One of the best features of summer is the (almost) guiltless attitude to indulging in an occasional ice cream treat. In the area of my summer office, we have access to a few shops that feature more than 3 dozen varieties of Kawartha Dairy’s ice cream. Despite the availability of more modern flavours, such as Salty Caramel Truffle or Crème Brûlée, I like the nostalgia of Tiger (orange ice cream with a black licorice swirl) combined with Creamy Orange.
I have used the ice cream metaphor a number of times on this blog. The first time may have been 8 years ago in reference to net neutrality, where I also invoked the imagery of the movie Pleasantville.

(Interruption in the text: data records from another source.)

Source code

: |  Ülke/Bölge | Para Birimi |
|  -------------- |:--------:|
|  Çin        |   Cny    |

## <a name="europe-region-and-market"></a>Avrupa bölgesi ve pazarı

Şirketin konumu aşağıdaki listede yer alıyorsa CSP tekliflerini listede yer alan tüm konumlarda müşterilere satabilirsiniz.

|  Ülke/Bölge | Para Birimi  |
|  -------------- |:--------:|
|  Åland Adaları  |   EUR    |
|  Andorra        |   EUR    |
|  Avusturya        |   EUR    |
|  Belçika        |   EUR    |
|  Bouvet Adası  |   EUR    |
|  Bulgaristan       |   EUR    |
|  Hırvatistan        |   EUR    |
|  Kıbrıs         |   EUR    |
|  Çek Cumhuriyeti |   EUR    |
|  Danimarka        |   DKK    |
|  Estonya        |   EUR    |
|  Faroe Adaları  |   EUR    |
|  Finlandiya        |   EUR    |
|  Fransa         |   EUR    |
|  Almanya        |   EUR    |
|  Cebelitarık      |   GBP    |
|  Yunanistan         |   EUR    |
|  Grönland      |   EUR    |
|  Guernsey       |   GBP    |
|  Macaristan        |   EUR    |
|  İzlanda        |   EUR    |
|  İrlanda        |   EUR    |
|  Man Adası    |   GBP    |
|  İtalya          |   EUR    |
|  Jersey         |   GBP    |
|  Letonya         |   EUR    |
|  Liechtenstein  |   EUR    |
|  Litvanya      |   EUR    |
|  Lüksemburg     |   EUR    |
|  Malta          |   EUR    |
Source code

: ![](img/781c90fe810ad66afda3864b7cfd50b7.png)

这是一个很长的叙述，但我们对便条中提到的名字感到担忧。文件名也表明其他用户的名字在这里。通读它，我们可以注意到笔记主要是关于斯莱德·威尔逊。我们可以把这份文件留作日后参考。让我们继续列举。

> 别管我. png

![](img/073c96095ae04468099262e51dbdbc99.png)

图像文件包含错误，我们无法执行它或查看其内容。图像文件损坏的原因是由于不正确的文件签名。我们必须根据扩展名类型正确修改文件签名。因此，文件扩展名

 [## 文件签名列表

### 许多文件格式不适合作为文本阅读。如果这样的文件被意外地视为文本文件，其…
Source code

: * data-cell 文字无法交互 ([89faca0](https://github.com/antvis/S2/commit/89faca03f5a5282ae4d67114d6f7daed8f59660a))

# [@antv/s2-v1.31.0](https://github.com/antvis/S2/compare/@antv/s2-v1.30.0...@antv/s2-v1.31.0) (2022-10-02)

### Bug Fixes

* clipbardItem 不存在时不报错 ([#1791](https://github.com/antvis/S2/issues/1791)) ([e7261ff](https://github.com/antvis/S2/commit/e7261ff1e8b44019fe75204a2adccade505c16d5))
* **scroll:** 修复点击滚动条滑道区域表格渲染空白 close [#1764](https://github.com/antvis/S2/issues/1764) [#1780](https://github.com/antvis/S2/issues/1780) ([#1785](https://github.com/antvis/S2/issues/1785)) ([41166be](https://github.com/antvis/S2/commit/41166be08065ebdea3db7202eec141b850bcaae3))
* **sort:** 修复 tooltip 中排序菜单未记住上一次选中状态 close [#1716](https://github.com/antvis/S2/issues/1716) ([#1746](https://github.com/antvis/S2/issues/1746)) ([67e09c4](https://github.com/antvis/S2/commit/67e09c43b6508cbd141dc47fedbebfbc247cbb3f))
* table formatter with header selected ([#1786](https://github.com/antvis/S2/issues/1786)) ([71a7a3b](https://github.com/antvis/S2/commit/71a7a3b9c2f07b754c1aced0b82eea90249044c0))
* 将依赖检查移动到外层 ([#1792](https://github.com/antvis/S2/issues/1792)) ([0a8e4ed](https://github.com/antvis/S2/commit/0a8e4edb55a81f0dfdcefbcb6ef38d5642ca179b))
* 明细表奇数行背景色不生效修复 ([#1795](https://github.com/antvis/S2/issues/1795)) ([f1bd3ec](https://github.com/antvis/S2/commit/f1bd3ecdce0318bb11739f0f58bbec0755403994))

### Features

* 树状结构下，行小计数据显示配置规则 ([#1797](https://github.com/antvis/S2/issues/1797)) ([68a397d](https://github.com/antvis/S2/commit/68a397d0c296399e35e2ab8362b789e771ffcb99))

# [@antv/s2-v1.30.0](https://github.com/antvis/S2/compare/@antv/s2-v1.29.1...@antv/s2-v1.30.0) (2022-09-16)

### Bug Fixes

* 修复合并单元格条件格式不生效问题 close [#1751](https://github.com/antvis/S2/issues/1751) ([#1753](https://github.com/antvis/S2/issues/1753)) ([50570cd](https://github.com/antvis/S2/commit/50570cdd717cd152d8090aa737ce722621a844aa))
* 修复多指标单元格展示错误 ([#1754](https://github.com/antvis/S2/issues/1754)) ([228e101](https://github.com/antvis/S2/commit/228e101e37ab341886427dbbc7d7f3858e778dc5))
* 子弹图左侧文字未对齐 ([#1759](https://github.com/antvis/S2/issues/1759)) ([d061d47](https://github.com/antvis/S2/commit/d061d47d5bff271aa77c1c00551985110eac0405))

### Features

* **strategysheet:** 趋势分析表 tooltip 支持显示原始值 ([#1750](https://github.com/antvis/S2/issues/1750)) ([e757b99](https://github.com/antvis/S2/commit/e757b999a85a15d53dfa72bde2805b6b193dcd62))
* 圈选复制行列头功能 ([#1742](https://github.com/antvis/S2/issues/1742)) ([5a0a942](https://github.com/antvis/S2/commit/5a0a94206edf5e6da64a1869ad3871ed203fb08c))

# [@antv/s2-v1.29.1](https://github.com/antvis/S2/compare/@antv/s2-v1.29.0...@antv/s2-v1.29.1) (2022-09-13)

For all the talk of ensuring that networks will enable the creation of the next Facebook or Google, it is possible, perhaps likely, that calls to impose increased regulations, restricting services innovations, are going to have the opposite effect.
Canada led the world in actually creating regulations that give effect to net neutrality when the CRTC created its rules governing the internet traffic management practices of Canada’s internet services providers.
Mobile TV has been under examination by the CRTC to see if rules are being broken because people can’t get open internet video streaming for the same effective cost per megabyte as packaged mobile video. Frankly, my initial reaction would be to respond that mobile carriers marketing departments should be free to choose whatever products they want to offer. Some service providers only offer voice and text. Isn’t it up to the service provider to decide whether they offer data and at what speeds?
If you want open internet, here is the price per megabit per second and here are the terms and conditions. If you don’t accept those conditions, please feel free to find another service provider.
We don’t mandate that ice cream stores offer tiger ice cream – although maybe we should – nor do we limit them from offering more than vanilla flavour. We don’t even require them to offer vanilla.
As hard as it may be for some people to imagine, there really is a segment of the market that doesn’t want high speed open internet from their service provider. They may only want email. Others may want email and specific popular messaging. Some may want access to Facebook. Rather than having to take a $25-30 open data package, shouldn’t the service provider be able to target market segments based on specific applications? Might this get more people to get introduced to mobile digital services?
The government has continuously focused on supply side incentives for its digital strategy, funding infrastructure and avoiding the issue of demand side incentives. Although I have written about the need for Canada to help with targeted programs for low income Canadians, it has been the private sector that has done the best job segmenting the market and finding ways to launch services to get more customers.
It makes sense. It is self serving for the service providers to seek incremental growth. That is a good thing. Rather than discourage growth and investment, perhaps the focus of policy should be in encouraging that growth in targeted markets – such as services for disadvantaged Canadians or segments that have not yet gone on-line.
Arbitragers may want to have access to targeted service innovations; demanding equal access to the prices being offered for a different service. We have seen claims that some wireless carriers are taking advantage of their vertical integration, being affiliated with broadcasters or cable companies.
I might respond: “then switch suppliers”. Go across the street. The CRTC already made it easier to switch companies. If you don’t like the way your current company packages its bits and bytes, leave them.
I just don’t want to see central control of what flavours of services we can create through innovation, or examining the cost base for those services. If I wanted to add salty caramel truffles to my vanilla ice cream, it would cost a whole lot more than just getting the pre-mixed version. Should the dairy board be investigating why my ice cream shop charges the same price per scoop for truffle packed ice cream as it does for plain vanilla?
I doubt I would ever find tiger ice cream if my local shops needed to get bureaucratic approval.
The digital economy framework shouldn’t block service innovation and differentiation.
not sure I agree with you Mark but I will think about what you have said here and get back. I will use your tiger ice cream as an analogy if I can 😉
Marilyn –
You may find that a scoop of Tiger ice cream will help provide inspiration for your further comments
Interesting comments Mark, but I have to disagree with you on this one. Equating ice cream with mobile (or non-mobile data for that matter) is a straw man argument – there is no actual parallel between these two business types.
It’s simple and cheap for the consumer to move to a different ice cream shop. There are thousands of them, individually they have no market power, and there are no long-term contracts binding people to a single ice cream shop for multiple years.
There is no true option to “switch suppliers” in the current Canadian telecom oligopoly. The big three each offer their own slightly different version of the same thing – without actually offering much of anything different or innovative. The fourth option in my market (east Ontario) is not a real option yet, unless you rarely venture out of the urban core.
While I commend the big players for their willingness to maintain a fast and modern network, this is just investment – not anything innovative on their parts.
Looking to oligarchic ‘competitors’ for innovation is a fools game. It just doesn’t happen. These efforts to create tiered/sliced data plans is only one more way to maximize their ability to extract the most cash from the consumer’s wallet while exerting market power to limit the options for upstarts to disrupt their status quo.